Czech Institute of Informatics, Robotics and Cybernetics, Czech Technical University in Prague, Prague, Czech Republic.
Faculty of Biomedical Engineering, Czech Technical University in Prague, Kladno, Czech Republic.
PLoS One. 2023 Nov 3;18(11):e0288279. doi: 10.1371/journal.pone.0288279. eCollection 2023.

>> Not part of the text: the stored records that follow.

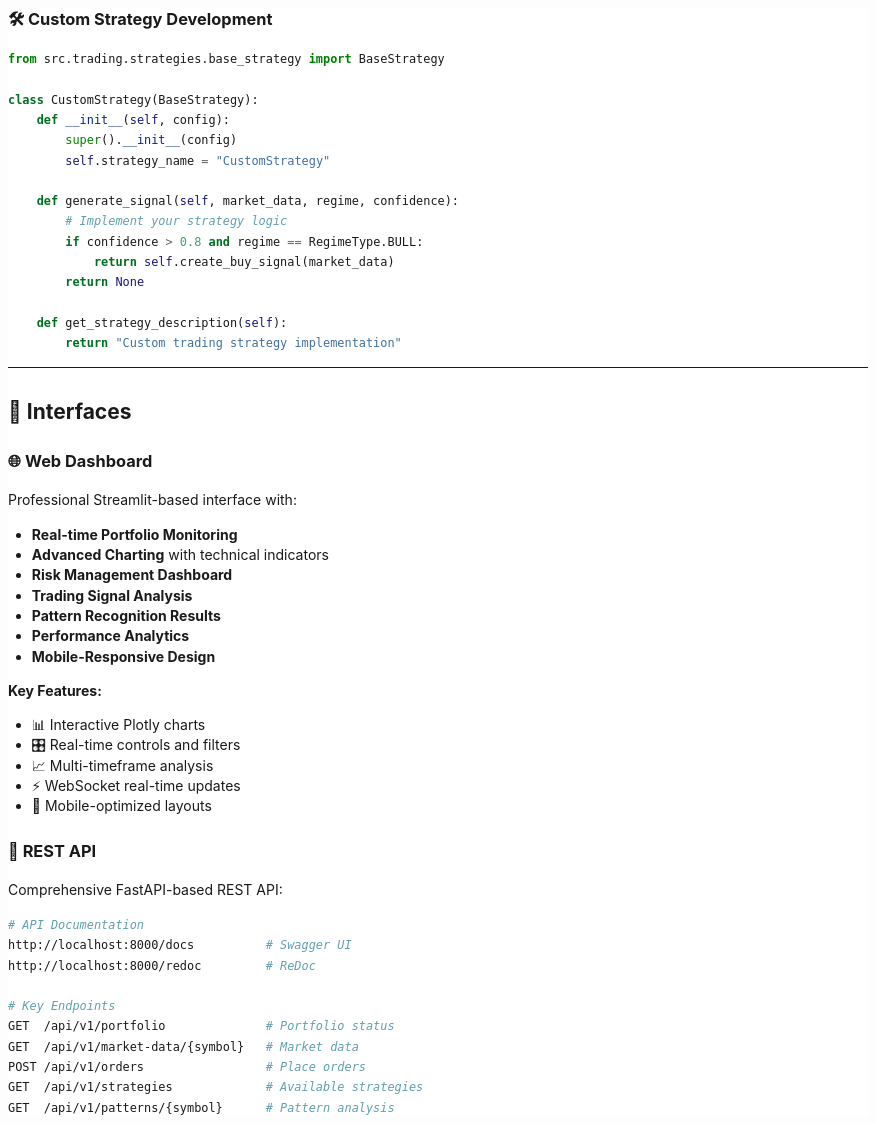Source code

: ### 🛠️ **Custom Strategy Development**

```python
from src.trading.strategies.base_strategy import BaseStrategy

class CustomStrategy(BaseStrategy):
    def __init__(self, config):
        super().__init__(config)
        self.strategy_name = "CustomStrategy"
    
    def generate_signal(self, market_data, regime, confidence):
        # Implement your strategy logic
        if confidence > 0.8 and regime == RegimeType.BULL:
            return self.create_buy_signal(market_data)
        return None
    
    def get_strategy_description(self):
        return "Custom trading strategy implementation"
```

---

## 📱 Interfaces

### 🌐 **Web Dashboard**

Professional Streamlit-based interface with:

- **Real-time Portfolio Monitoring**
- **Advanced Charting** with technical indicators
- **Risk Management Dashboard**
- **Trading Signal Analysis**
- **Pattern Recognition Results**
- **Performance Analytics**
- **Mobile-Responsive Design**

**Key Features:**
- 📊 Interactive Plotly charts
- 🎛️ Real-time controls and filters
- 📈 Multi-timeframe analysis
- ⚡ WebSocket real-time updates
- 📱 Mobile-optimized layouts

### 🔌 **REST API**

Comprehensive FastAPI-based REST API:

```bash
# API Documentation
http://localhost:8000/docs          # Swagger UI
http://localhost:8000/redoc         # ReDoc

# Key Endpoints
GET  /api/v1/portfolio              # Portfolio status
GET  /api/v1/market-data/{symbol}   # Market data
POST /api/v1/orders                 # Place orders
GET  /api/v1/strategies             # Available strategies
GET  /api/v1/patterns/{symbol}      # Pattern analysis
```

The objective of this study is to evaluate the performance of functional tests using a camera-based system and machine learning techniques. Specifically, we investigate whether OpenPose and any standard camera can be used to assess the quality of the Single Leg Squat Test and Step Down Test functional tests. We recorded these exercises performed by forty-six healthy subjects, extract motion data, and classify them to expert assessments by three independent physiotherapists using 15 binary parameters. We calculated ranges of movement in Keypoint-pair orientations, joint angles, and relative distances of the monitored segments and used machine learning algorithms to predict the physiotherapists' assessments. Our results show that the AdaBoost classifier achieved a specificity of 0.8, a sensitivity of 0.68, and an accuracy of 0.7. Our findings suggest that a camera-based system combined with machine learning algorithms can be a simple and inexpensive tool to assess the performance quality of functional tests.
本研究旨在评估基于摄像头系统和机器学习技术的功能测试的性能。具体来说,我们研究了 OpenPose 和任何标准相机是否可用于评估单腿深蹲测试和下台阶测试的功能测试质量。我们记录了 46 名健康受试者进行的这些练习,提取运动数据,并使用 15 个二进制参数,由三位独立的物理治疗师将其分类为专家评估。我们计算了关键点对方向、关节角度和监测段之间相对距离的运动范围,并使用机器学习算法预测物理治疗师的评估。我们的结果表明,AdaBoost 分类器的特异性为 0.8,敏感性为 0.68,准确性为 0.7。我们的研究结果表明,基于摄像头的系统结合机器学习算法可以成为一种简单且经济实惠的工具,用于评估功能测试的性能质量。